## What you will do
Return everything from "The first instance" down to "were another commissioner." in the passage about the Police Commission, copied word for word.

## Selected text
But in two recent cases, the commission has shied away from its watchdog role, and Bradley has become upset with the commission president, Robert M. Talcott, an attorney.

The first instance was Chief Daryl F. Gates’ remark that “the casual drug user ought to be taken out and shot.”

The day the commission considered the Gates’ comment at the request of Councilman Robert Farrell, the atmosphere was warm and relaxed, one of good friends getting together. The commissioners sit around a horseshoe rostrum on the first floor of Parker Center, police headquarters. Chief Gates sits at the horseshoe, too, as if he were another commissioner.

As the meeting began, Talcott said he’d like to say something about the chief. No, it wasn’t to ask him about the “shoot ‘em” remark. This particular day, Talcott said, was the 41st anniversary of Gates joining the Police Department. He asked his colleagues to give the chief a Police Commission congratulations. The commission vigorously applauded. Only later, and behind closed doors, did the commission discuss Gates. It approved a letter, signed by Talcott, saying Gates phrase “was simply a graphic figure of speech. . . .”

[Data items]
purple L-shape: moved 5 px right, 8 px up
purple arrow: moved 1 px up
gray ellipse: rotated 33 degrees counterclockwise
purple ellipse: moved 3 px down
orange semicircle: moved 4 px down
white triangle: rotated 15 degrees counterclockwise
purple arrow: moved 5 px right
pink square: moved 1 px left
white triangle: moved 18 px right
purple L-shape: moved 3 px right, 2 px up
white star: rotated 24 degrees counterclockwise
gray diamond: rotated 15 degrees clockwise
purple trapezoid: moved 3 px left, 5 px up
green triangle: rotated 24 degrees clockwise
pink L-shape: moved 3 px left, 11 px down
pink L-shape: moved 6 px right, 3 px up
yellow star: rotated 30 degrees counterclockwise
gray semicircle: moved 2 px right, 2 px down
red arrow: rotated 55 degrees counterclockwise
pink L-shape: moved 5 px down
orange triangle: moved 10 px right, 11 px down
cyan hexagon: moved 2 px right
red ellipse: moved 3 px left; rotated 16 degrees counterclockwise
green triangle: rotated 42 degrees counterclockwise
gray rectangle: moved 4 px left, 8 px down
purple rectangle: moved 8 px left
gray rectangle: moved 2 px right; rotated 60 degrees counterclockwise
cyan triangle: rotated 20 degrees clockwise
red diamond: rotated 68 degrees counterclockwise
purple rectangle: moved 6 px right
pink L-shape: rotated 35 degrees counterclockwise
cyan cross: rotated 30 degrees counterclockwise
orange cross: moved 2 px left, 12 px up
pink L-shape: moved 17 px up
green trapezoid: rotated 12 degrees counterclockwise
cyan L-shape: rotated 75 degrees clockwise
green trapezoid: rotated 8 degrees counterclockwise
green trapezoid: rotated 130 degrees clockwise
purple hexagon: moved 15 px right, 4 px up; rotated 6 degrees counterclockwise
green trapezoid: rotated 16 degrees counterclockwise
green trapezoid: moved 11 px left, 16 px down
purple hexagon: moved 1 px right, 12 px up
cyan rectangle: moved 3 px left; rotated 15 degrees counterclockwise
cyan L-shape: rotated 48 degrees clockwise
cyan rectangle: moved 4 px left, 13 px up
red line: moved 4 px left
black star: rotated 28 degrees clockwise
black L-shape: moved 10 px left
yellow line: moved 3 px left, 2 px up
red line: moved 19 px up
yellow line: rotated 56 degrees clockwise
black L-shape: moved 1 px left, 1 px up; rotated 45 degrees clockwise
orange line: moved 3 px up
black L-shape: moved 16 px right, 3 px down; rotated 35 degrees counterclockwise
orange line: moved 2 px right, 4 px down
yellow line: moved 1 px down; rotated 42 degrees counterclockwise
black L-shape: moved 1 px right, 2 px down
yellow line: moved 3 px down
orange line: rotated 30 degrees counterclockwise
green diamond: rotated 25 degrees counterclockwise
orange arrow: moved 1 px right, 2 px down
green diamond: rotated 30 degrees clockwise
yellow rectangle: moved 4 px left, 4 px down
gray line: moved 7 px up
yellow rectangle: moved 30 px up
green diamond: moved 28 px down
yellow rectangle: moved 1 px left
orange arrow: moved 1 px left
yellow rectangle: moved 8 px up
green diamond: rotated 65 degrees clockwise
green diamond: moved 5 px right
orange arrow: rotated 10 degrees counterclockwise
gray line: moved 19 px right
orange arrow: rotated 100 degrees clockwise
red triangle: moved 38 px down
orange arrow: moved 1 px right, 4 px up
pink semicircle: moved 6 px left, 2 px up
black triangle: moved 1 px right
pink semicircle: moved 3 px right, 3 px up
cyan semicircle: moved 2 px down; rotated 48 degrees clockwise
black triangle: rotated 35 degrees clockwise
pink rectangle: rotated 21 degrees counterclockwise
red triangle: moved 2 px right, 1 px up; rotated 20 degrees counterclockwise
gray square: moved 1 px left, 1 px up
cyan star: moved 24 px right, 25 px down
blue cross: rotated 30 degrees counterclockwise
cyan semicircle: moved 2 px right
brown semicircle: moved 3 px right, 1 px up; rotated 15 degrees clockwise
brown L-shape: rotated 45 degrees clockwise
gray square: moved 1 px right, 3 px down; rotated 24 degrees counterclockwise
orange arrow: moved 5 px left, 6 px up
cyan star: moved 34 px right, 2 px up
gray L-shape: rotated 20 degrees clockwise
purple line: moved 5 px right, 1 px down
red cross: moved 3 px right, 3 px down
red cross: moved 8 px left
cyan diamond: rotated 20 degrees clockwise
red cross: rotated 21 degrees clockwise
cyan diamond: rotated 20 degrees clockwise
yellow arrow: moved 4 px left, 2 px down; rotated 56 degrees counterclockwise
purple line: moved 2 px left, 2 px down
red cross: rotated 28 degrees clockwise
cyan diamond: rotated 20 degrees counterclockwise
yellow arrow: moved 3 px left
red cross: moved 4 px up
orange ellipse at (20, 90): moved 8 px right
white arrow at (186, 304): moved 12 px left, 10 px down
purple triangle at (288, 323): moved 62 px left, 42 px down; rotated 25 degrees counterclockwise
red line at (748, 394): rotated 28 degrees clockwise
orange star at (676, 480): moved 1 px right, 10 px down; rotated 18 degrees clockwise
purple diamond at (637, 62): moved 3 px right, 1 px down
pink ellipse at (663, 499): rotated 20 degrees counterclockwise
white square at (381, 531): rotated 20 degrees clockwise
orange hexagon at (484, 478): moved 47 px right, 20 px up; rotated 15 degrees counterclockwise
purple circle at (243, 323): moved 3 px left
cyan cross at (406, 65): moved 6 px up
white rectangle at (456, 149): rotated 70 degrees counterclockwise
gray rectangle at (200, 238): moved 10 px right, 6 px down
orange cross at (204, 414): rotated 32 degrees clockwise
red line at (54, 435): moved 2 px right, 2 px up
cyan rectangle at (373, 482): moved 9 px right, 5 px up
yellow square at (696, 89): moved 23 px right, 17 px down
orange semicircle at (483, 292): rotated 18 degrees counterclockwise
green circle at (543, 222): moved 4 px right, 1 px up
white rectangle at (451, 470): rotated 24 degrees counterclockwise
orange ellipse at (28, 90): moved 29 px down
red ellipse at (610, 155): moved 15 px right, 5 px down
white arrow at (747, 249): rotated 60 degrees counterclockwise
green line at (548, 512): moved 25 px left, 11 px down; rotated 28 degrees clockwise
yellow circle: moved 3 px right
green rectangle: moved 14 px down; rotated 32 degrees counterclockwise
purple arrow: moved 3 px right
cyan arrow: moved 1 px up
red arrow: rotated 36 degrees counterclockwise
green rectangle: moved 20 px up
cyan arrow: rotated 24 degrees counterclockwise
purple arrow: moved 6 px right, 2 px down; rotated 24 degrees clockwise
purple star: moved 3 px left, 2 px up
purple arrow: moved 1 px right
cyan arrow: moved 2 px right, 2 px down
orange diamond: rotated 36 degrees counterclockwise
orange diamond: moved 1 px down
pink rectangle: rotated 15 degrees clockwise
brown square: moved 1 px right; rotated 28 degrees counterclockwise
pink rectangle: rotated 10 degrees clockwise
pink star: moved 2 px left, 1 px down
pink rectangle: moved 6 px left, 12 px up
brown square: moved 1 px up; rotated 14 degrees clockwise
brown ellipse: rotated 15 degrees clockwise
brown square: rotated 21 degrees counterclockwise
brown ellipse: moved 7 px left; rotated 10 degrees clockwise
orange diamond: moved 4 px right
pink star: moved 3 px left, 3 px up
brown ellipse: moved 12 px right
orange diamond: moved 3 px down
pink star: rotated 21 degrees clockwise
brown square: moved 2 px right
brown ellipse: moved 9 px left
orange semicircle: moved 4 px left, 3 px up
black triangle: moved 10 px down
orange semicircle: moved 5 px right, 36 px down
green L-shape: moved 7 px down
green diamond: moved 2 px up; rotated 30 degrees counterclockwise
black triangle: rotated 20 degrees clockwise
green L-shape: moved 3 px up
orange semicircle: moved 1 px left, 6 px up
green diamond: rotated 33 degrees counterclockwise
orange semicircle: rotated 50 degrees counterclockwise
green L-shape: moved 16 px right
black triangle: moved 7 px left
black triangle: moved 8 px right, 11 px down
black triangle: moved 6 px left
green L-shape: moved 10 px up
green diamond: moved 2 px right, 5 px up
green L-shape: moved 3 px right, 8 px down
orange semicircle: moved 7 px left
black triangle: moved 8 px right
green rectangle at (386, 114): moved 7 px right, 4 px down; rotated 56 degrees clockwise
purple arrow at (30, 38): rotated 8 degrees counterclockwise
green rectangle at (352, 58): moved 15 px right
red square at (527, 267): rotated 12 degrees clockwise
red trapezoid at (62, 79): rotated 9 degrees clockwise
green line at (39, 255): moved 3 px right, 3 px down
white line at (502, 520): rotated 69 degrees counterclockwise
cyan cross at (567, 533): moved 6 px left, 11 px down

## Output below
The first instance was Chief Daryl F. Gates’ remark that “the casual drug user ought to be taken out and shot.”

The day the commission considered the Gates’ comment at the request of Councilman Robert Farrell, the atmosphere was warm and relaxed, one of good friends getting together. The commissioners sit around a horseshoe rostrum on the first floor of Parker Center, police headquarters. Chief Gates sits at the horseshoe, too, as if he were another commissioner.